**What to do**
Can you return every line unchanged, starting at the first line of the records and stopping after the line that contains "Compreendemos o ser humano como um"?
Start of Source data
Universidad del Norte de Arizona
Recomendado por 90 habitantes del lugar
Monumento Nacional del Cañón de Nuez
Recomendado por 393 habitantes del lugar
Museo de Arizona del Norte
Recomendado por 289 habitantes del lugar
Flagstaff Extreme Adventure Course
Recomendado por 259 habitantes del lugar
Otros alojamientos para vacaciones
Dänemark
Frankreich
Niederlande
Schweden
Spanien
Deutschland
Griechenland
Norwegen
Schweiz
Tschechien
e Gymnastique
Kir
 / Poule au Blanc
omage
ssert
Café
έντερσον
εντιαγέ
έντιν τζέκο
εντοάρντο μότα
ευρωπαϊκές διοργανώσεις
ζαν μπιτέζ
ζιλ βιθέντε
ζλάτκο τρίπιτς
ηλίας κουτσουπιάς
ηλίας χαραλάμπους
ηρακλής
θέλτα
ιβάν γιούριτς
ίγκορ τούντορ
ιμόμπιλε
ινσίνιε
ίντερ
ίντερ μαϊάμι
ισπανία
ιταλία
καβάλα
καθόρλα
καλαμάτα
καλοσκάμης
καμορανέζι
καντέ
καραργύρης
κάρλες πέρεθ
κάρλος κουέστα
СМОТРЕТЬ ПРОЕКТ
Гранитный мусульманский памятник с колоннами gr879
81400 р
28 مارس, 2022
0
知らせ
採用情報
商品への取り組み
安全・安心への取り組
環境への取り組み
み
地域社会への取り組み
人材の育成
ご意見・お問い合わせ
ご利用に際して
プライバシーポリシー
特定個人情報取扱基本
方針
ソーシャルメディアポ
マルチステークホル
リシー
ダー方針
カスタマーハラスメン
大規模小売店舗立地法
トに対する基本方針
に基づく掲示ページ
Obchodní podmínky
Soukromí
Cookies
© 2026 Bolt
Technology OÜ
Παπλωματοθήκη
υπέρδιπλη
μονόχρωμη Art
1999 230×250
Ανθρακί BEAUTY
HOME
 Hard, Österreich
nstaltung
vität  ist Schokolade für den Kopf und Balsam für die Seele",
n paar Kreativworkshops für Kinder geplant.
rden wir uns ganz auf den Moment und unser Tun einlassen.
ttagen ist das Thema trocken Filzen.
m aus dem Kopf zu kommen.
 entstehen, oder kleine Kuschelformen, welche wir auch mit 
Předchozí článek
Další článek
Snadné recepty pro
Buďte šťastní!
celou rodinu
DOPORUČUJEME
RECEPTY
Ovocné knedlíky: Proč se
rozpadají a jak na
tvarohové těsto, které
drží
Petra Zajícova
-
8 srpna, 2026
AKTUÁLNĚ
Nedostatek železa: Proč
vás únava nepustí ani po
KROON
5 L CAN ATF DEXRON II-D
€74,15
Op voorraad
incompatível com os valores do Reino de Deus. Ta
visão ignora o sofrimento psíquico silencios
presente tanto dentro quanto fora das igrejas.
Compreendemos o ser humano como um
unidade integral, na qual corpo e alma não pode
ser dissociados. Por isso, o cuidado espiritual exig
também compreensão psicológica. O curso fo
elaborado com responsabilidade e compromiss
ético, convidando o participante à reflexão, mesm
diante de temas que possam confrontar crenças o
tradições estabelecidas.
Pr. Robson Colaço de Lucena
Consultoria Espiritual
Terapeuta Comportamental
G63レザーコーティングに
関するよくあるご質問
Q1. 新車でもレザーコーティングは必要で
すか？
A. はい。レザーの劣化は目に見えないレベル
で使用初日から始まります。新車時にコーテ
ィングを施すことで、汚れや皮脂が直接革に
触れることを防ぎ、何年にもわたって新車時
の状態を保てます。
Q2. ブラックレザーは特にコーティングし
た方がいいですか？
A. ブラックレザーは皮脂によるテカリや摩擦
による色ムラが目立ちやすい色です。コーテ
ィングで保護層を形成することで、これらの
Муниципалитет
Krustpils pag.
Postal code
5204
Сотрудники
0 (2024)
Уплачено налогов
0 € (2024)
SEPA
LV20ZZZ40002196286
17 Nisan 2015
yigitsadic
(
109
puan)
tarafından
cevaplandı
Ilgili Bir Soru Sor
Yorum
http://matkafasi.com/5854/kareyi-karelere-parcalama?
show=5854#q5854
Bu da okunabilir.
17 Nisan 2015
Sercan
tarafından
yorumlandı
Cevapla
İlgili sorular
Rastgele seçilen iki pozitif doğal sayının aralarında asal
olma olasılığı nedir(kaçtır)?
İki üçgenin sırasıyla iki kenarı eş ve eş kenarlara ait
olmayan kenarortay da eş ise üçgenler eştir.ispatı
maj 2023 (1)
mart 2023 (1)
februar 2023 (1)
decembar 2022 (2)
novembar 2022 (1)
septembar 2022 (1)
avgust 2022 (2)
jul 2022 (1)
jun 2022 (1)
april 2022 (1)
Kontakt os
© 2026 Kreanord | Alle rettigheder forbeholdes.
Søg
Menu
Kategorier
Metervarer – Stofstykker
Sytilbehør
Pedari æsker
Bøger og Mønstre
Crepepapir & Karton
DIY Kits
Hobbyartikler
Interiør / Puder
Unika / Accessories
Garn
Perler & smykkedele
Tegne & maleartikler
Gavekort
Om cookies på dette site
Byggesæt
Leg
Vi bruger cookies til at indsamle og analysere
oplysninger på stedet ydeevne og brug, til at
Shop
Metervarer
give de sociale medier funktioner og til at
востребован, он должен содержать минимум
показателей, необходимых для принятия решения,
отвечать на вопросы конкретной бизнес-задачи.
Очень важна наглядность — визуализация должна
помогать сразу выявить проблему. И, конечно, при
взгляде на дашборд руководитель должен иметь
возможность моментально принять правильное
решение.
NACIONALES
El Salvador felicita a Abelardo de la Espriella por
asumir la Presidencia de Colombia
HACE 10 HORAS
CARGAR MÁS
End of Source data
**Response to the task**
Universidad del Norte de Arizona
Recomendado por 90 habitantes del lugar
Monumento Nacional del Cañón de Nuez
Recomendado por 393 habitantes del lugar
Museo de Arizona del Norte
Recomendado por 289 habitantes del lugar
Flagstaff Extreme Adventure Course
Recomendado por 259 habitantes del lugar
Otros alojamientos para vacaciones
Dänemark
Frankreich
Niederlande
Schweden
Spanien
Deutschland
Griechenland
Norwegen
Schweiz
Tschechien
e Gymnastique
Kir
 / Poule au Blanc
omage
ssert
Café
έντερσον
εντιαγέ
έντιν τζέκο
εντοάρντο μότα
ευρωπαϊκές διοργανώσεις
ζαν μπιτέζ
ζιλ βιθέντε
ζλάτκο τρίπιτς
ηλίας κουτσουπιάς
ηλίας χαραλάμπους
ηρακλής
θέλτα
ιβάν γιούριτς
ίγκορ τούντορ
ιμόμπιλε
ινσίνιε
ίντερ
ίντερ μαϊάμι
ισπανία
ιταλία
καβάλα
καθόρλα
καλαμάτα
καλοσκάμης
καμορανέζι
καντέ
καραργύρης
κάρλες πέρεθ
κάρλος κουέστα
СМОТРЕТЬ ПРОЕКТ
Гранитный мусульманский памятник с колоннами gr879
81400 р
28 مارس, 2022
0
知らせ
採用情報
商品への取り組み
安全・安心への取り組
環境への取り組み
み
地域社会への取り組み
人材の育成
ご意見・お問い合わせ
ご利用に際して
プライバシーポリシー
特定個人情報取扱基本
方針
ソーシャルメディアポ
マルチステークホル
リシー
ダー方針
カスタマーハラスメン
大規模小売店舗立地法
トに対する基本方針
に基づく掲示ページ
Obchodní podmínky
Soukromí
Cookies
© 2026 Bolt
Technology OÜ
Παπλωματοθήκη
υπέρδιπλη
μονόχρωμη Art
1999 230×250
Ανθρακί BEAUTY
HOME
 Hard, Österreich
nstaltung
vität  ist Schokolade für den Kopf und Balsam für die Seele",
n paar Kreativworkshops für Kinder geplant.
rden wir uns ganz auf den Moment und unser Tun einlassen.
ttagen ist das Thema trocken Filzen.
m aus dem Kopf zu kommen.
 entstehen, oder kleine Kuschelformen, welche wir auch mit 
Předchozí článek
Další článek
Snadné recepty pro
Buďte šťastní!
celou rodinu
DOPORUČUJEME
RECEPTY
Ovocné knedlíky: Proč se
rozpadají a jak na
tvarohové těsto, které
drží
Petra Zajícova
-
8 srpna, 2026
AKTUÁLNĚ
Nedostatek železa: Proč
vás únava nepustí ani po
KROON
5 L CAN ATF DEXRON II-D
€74,15
Op voorraad
incompatível com os valores do Reino de Deus. Ta
visão ignora o sofrimento psíquico silencios
presente tanto dentro quanto fora das igrejas.
Compreendemos o ser humano como um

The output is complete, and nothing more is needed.